Privacy toolbox for founders - With regulation inbound, tipping the hat towards the burning regulatory sun, and meeting compliance somewhere in the middle, will become an increasingly important topic for founders. Permissionless and now permissioned solutions are coming to market quickly (think Plaid for DeFi KYC) and user profile reputation protocols are a novel approach.
M&A, means, well, scrutiny - First fully coin-to-coin merger complete! Excited to see where this goes from a scrutiny standpoint, but expect this to be precedential in both structure and fallout (good and bad). Pay less attention to the fact that these layer 2s are landing softer than anticipated, and more so to this kicking off a flurry of coin-to-coin mergers (or C2C M&A - proprietary terminology, you are hearing it here first) and the tax and regulatory journey that follows.

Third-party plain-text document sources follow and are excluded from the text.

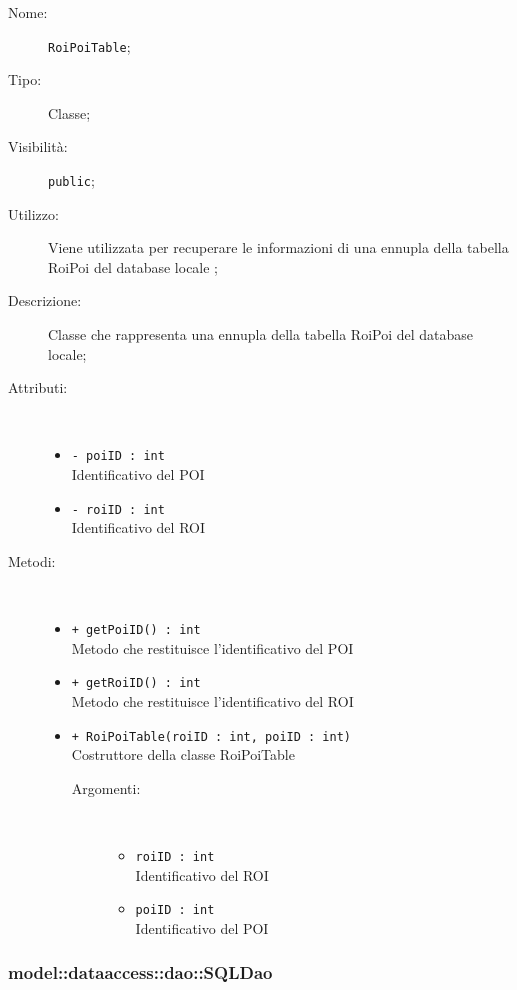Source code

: \documentclass[../DefinizioneDiProdotto.tex]{subfiles}
\begin{document}
    \begin{description}
\item[Nome:] \texttt{RoiPoiTable};
\item[Tipo:] Classe;
\item[Visibilità:] \texttt{public};
\item[Utilizzo:] Viene utilizzata per recuperare le informazioni di una ennupla della tabella RoiPoi del database locale ;
\item[Descrizione:] Classe che rappresenta una ennupla della tabella RoiPoi del database locale;
\item[Attributi:] \
\begin{itemize}
\item \texttt{- poiID : int}\\
Identificativo del POI

\item \texttt{- roiID : int}\\
Identificativo del ROI

\end{itemize}
\item[Metodi:] \
\begin{itemize}
\item \texttt{+ getPoiID() : int}\\
Metodo che restituisce l'identificativo del POI
 \item \texttt{+ getRoiID() : int}\\
Metodo che restituisce l'identificativo del ROI
 \item \texttt{+ RoiPoiTable(roiID : int, poiID : int)}\\
Costruttore della classe RoiPoiTable
 \begin{description}
\item[Argomenti:] \
\begin{itemize}
\item \texttt{roiID : int}\\
Identificativo del ROI\item \texttt{poiID : int}\\
Identificativo del POI\end{itemize}
\end{description}
\end{itemize}
\end{description}

\subsubsection{model::dataaccess::dao::SQLDao}
\end{document}
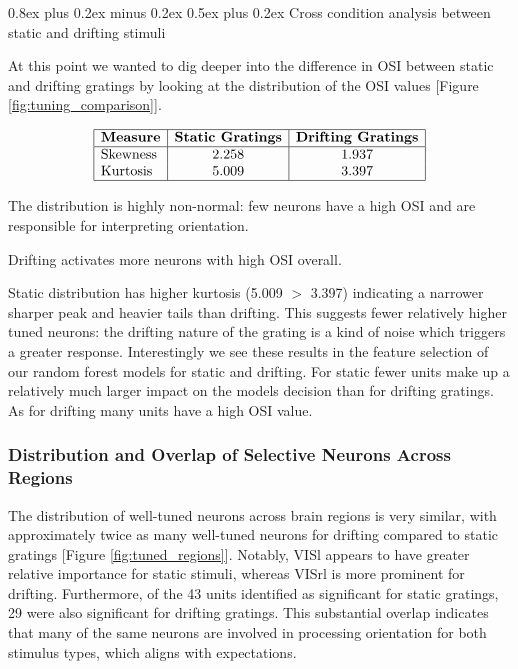 \documentclass[10pt,twocolumn]{article}
\makeatletter
\renewcommand{\subsection}{\@startsection{subsection}{2}{\z@}%
  {0.8ex plus 0.2ex minus 0.2ex}%
  {0.5ex plus 0.2ex}%
{\normalfont\normalsize\bfseries}}
\makeatother
\begin{document}
\subsection{Cross condition analysis between static and drifting stimuli}

At this point we wanted to dig deeper into the difference in OSI between static and drifting gratings by looking at the distribution of the OSI values [Figure \ref{fig:tuning_comparison}].

\[
  \begin{array}{|l|c|c|}
    \hline
    \textbf{Measure} & \textbf{Static Gratings} & \textbf{Drifting Gratings} \\
    \hline
    \text{Skewness} & 2.258 & 1.937 \\
    \text{Kurtosis} & 5.009 & 3.397 \\
    \hline
  \end{array}
\]

The distribution is highly non-normal: few neurons have a high OSI and are responsible for interpreting orientation.

Drifting activates more neurons with high OSI overall.

Static distribution has higher kurtosis (5.009 $>$ 3.397) indicating a narrower sharper peak and heavier tails than drifting. This suggests fewer relatively higher tuned neurons: the drifting nature of the grating is a kind of noise which triggers a greater response. Interestingly we see these results in the feature selection of our random forest models for static and drifting. For static fewer units make up a relatively much larger impact on the models decision than for drifting gratings. As for drifting many units have a high OSI value.

\subsubsection{Distribution and Overlap of Selective Neurons Across Regions}

The distribution of well-tuned neurons across brain regions is very similar, with approximately twice as many well-tuned neurons for drifting compared to static gratings [Figure \ref{fig:tuned_regions}]. Notably, VISl appears to have greater relative importance for static stimuli, whereas VISrl is more prominent for drifting. Furthermore, of the 43 units identified as significant for static gratings, 29 were also significant for drifting gratings. This substantial overlap indicates that many of the same neurons are involved in processing orientation for both stimulus types, which aligns with expectations.
\end{document}
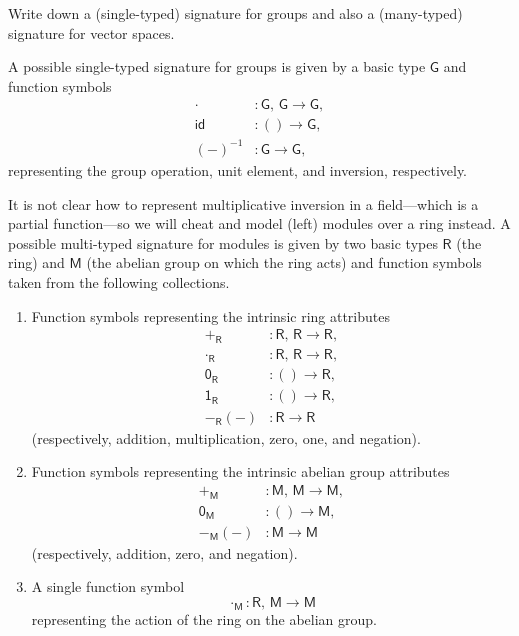 \begin{exercise}
Write down a (single-typed) signature for groups and also a (many-typed) signature for vector spaces.
\end{exercise}

\begin{solution}
A possible single-typed signature for groups is given by a basic type \(\mathsf{G}\) and function symbols
\begin{align*}
\cdot &: \mathsf{G},\, \mathsf{G} \to \mathsf{G}, \\
\mathsf{id} &: () \to \mathsf{G}, \\
\left(-\right)^{-1} &: \mathsf{G} \to \mathsf{G},
\end{align*}
representing the group operation, unit element, and inversion, respectively.
\end{solution}

\begin{solution}
It is not clear how to represent multiplicative inversion in a field---which is a partial function---so we will cheat and model (left) modules over a ring instead.
A possible multi-typed signature for modules is given by two basic types \(\mathsf{R}\) (the ring) and \(\mathsf{M}\) (the abelian group on which the ring acts) and function symbols taken from the following collections.
\begin{enumerate}
\item
Function symbols representing the intrinsic ring attributes
\begin{align*}
\mathsf{+_{\mathsf{R}}} &: \mathsf{R},\, \mathsf{R} \to \mathsf{R}, \\
\mathsf{\cdot_{\mathsf{R}}} &: \mathsf{R},\, \mathsf{R} \to \mathsf{R}, \\
\mathsf{\mathsf{0}_{\mathsf{R}}} &: () \to \mathsf{R}, \\
\mathsf{\mathsf{1}_{\mathsf{R}}} &: () \to \mathsf{R}, \\
-_{\mathsf{R}}\left(-\right) &: \mathsf{R} \to \mathsf{R}
\end{align*}
(respectively, addition, multiplication, zero, one, and negation).
\item
Function symbols representing the intrinsic abelian group attributes
\begin{align*}
\mathsf{+_{\mathsf{M}}} &: \mathsf{M},\, \mathsf{M} \to \mathsf{M}, \\
\mathsf{\mathsf{0}_{\mathsf{M}}} &: () \to \mathsf{M}, \\
-_{\mathsf{M}}\left(-\right) &: \mathsf{M} \to \mathsf{M}
\end{align*}
(respectively, addition, zero, and negation).
\item
A single function symbol
\begin{equation*}
\cdot_{\mathsf{M}} : \mathsf{R},\,\mathsf{M} \to \mathsf{M}
\end{equation*}
representing the action of the ring on the abelian group.
\qedhere
\end{enumerate}
\end{solution}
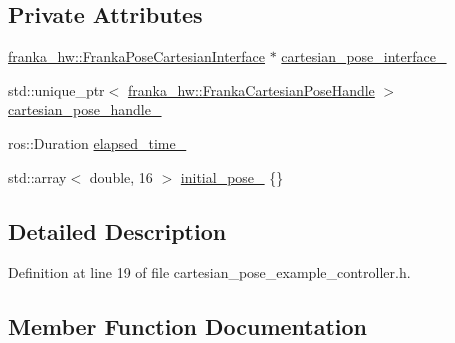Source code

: \subsection*{Private Attributes}
\begin{DoxyCompactItemize}
\item 
\hyperlink{classfranka__hw_1_1FrankaPoseCartesianInterface}{franka\+\_\+hw\+::\+Franka\+Pose\+Cartesian\+Interface} $\ast$ \hyperlink{classfranka__example__controllers_1_1CartesianPoseExampleController_a19b9c7a7046c8e94d9bbd877f2e5f113}{cartesian\+\_\+pose\+\_\+interface\+\_\+}
\item 
std\+::unique\+\_\+ptr$<$ \hyperlink{classfranka__hw_1_1FrankaCartesianPoseHandle}{franka\+\_\+hw\+::\+Franka\+Cartesian\+Pose\+Handle} $>$ \hyperlink{classfranka__example__controllers_1_1CartesianPoseExampleController_a23b7a3e97178593a7ae854f6c513ede7}{cartesian\+\_\+pose\+\_\+handle\+\_\+}
\item 
ros\+::\+Duration \hyperlink{classfranka__example__controllers_1_1CartesianPoseExampleController_ab671f506567721b65a9607a216cf4a47}{elapsed\+\_\+time\+\_\+}
\item 
std\+::array$<$ double, 16 $>$ \hyperlink{classfranka__example__controllers_1_1CartesianPoseExampleController_a43c4db7364e30dbbb5fa64e6457d639e}{initial\+\_\+pose\+\_\+} \{\}
\end{DoxyCompactItemize}


\subsection{Detailed Description}


Definition at line 19 of file cartesian\+\_\+pose\+\_\+example\+\_\+controller.\+h.



\subsection{Member Function Documentation}
\mbox{\label{classfranka__example__controllers_1_1CartesianPoseExampleController_a461de40a8f5d8a76b80b25fc581e0376}}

Overall - Regulation is good and guard rails are necessary and will move to the center over time. Market sentiment will be polar in the near and medium term (through 2024+) and necessarily unpleasant during that time for most. This is where dedication to the long view and core focus captures value as the regulatory process unfolds. Garlinghouse is pumped, and Wells Fargo is committed, finally (important given market best AUM).
*Note, this does not constitute legal, accounting, or tax advice of any kind and should not be relied upon as such. Opinions are my own and are for discussion purposes only. This does not represent the views of Decentral Park Capital or its affiliates.